DOCUMENT PASSAGE:

[start]

Five Ways to Stop Having So Much Stuff

After five weeks essentially away at the National Voice Intensive, then seven weeks with Viva Musica in Kelowna, then three weeks in Victoria, when I finally returned home, I was struck by just how much stuff I have. After living out of my bike panniers for so long, when I returned to the single room office I live in, it seemed palatial. Opulent. Over the top. Even a little overwhelming. So many clothes! Books! Utensils! Supplies! Toys! So much… everything!

Time spent away from home offers a great new perspective on what you actually find valuable, and on what you are attached to because it once held value, or on what has just accumulated over time. This makes the time when you return home, the best time to clean house and better enjoy what you have.

Wrong kind of hoarding.

As any screenwriter or playwright will tell you, whitespace on the page is important. A page packed from margin to margin with text is imposing for a reader; they are more likely to just put the page down without reading it.

It’s the same with us and our homes. The more the clutter, the less likely we are to actually pick up one of those old projects and complete it. It’s in the whitespace that we can breathe, consider, and take action. Every grocery bag’s worth of stuff removed is like a breath of fresh air.

Don’t get me wrong; I’m not advocating us all Buddhist monks or permanently living out of our backpacks (as an old friend of mine has done for several years now). I truly do appreciate having and using my stuff: my array of clothes, games, books, music and DVDs. But when half of these possessions remain buried in boxes for 364 days of the year, that’s a clear sign that what I own and don’t need is getting in the way of what I own and could be enjoying.

So, all that preamble out of the way, here are five (perhaps unusual) ways to reduce:

(1) Take out your garbage and recycling!

Seems silly and obvious, but I know I had six bags of soft plastics, a broken breadmaker, and other dead electronics waiting to be recycled. Finally getting around to sending these to pasture really made a difference to the whole mood of my room.

This image was selected as a picture of the we...

(Photo: Wikipedia)

(2) Distinguish between treasured items and memory aids.

There is a difference between your grandfather’s old watch which he gave you a month before he passed away, and a small plastic Eiffel Tower souvenir from that trip you made to France. Ask yourself: Do you need the souvenir in order to remember your grand adventure? Or would your digital photos do? If so, then lose the bulky mementos. It’s the memory that’s important.

(3) Learn that you don’t need to possess everything you enjoy.

In our North American consumer culture, it is far too easy to take that mental step of ‘I enjoy this, so I should own it.’ This applies to books, music, DVDs, games, artwork, clothes, you name it, as though the experience of enjoying it is lessened somewhat if you can’t put a physical (or digital) copy of it up on your shelf afterwards. Nonsense!

[end]

[Saved data entries]

[start]

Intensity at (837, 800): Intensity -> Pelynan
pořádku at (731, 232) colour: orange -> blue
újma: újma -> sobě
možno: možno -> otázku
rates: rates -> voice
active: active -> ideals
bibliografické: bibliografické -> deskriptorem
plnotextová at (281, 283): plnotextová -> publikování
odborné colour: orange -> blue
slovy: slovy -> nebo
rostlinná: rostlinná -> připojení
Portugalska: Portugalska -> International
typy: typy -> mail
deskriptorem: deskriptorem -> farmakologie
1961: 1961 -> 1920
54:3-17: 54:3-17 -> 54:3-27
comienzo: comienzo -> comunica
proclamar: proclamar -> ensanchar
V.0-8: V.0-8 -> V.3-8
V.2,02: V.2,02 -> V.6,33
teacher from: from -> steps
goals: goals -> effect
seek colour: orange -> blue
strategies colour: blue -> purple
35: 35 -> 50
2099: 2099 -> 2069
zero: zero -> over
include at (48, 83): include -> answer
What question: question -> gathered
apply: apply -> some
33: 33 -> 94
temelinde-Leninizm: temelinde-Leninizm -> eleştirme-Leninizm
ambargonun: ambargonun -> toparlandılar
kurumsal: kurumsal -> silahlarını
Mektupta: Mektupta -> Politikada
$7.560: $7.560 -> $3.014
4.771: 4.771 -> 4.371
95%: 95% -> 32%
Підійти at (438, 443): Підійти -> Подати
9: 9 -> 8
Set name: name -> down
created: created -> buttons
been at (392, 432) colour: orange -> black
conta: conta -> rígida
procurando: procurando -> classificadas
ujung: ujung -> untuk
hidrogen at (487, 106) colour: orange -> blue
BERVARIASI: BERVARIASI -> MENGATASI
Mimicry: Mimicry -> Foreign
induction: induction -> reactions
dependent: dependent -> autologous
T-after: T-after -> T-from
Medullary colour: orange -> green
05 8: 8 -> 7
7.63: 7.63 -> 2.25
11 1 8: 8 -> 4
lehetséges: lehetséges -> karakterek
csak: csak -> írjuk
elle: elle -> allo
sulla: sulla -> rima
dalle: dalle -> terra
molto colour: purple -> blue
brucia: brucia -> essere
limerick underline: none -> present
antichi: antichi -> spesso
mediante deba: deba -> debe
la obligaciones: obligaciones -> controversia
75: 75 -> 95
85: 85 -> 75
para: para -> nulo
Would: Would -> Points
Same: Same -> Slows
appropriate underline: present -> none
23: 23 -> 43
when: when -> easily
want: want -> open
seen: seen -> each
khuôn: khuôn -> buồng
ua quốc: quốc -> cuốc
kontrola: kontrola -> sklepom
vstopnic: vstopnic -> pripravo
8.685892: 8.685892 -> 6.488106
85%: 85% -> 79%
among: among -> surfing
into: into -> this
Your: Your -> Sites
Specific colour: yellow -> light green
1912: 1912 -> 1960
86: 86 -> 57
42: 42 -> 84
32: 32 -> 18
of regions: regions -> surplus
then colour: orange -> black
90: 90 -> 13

[end]

DIRECTIONS:
- A) In the decluttering article, what was waiting to be recycled before the writer took out the garbage?
- B) From the decluttering article, extract the passage that begins with the words "Five Ways to" and ends after the words "kind of hoarding.".
- C) Extend the decluttering article by continuing it past its final sentence.
These rows are separate material and are not part of the decluttering article.

ANSWERS TO THE TASKS:
- A) Six bags of soft plastics, a broken breadmaker, and other dead electronics.

- B)
Five Ways to Stop Having So Much Stuff

After five weeks essentially away at the National Voice Intensive, then seven weeks with Viva Musica in Kelowna, then three weeks in Victoria, when I finally returned home, I was struck by just how much stuff I have. After living out of my bike panniers for so long, when I returned to the single room office I live in, it seemed palatial. Opulent. Over the top. Even a little overwhelming. So many clothes! Books! Utensils! Supplies! Toys! So much… everything!

Time spent away from home offers a great new perspective on what you actually find valuable, and on what you are attached to because it once held value, or on what has just accumulated over time. This makes the time when you return home, the best time to clean house and better enjoy what you have.

Wrong kind of hoarding.

- C)
DVD collection

(Photo credit: nickstone333)

When I sort through my books, CDs, and DVDs (or when I finish one for the first time), I ask myself, “Do I honestly believe I will read, listen to, or watch this again, rather than go for something new?”, and if I have any hesitation, off it goes to the charitable donation bin.

To further incentivize myself, I have decided to consider donations of items to charity to be an act of tithing (as I have previously written about here), assigning an arbitrary value to each item (~50₵ for a shirt, ~1$ for a book for example). I then take that value off my monthly tithing figure.

And then I finally get through all the books I have accumulated but not read, and DVDs I own but have not watched, I intend on going through my treasured classics and on becoming a library person, searching their website with a wishlist and coming home with a bag full of goodies, a miniature Christmas, every month, all without cluttering up my home. John August has written up his own reasons for giving away most of his books here.

(4) Develop a Feeling of Abundance.
Freedom Android

Freedom Android (Tiago A. Pereira)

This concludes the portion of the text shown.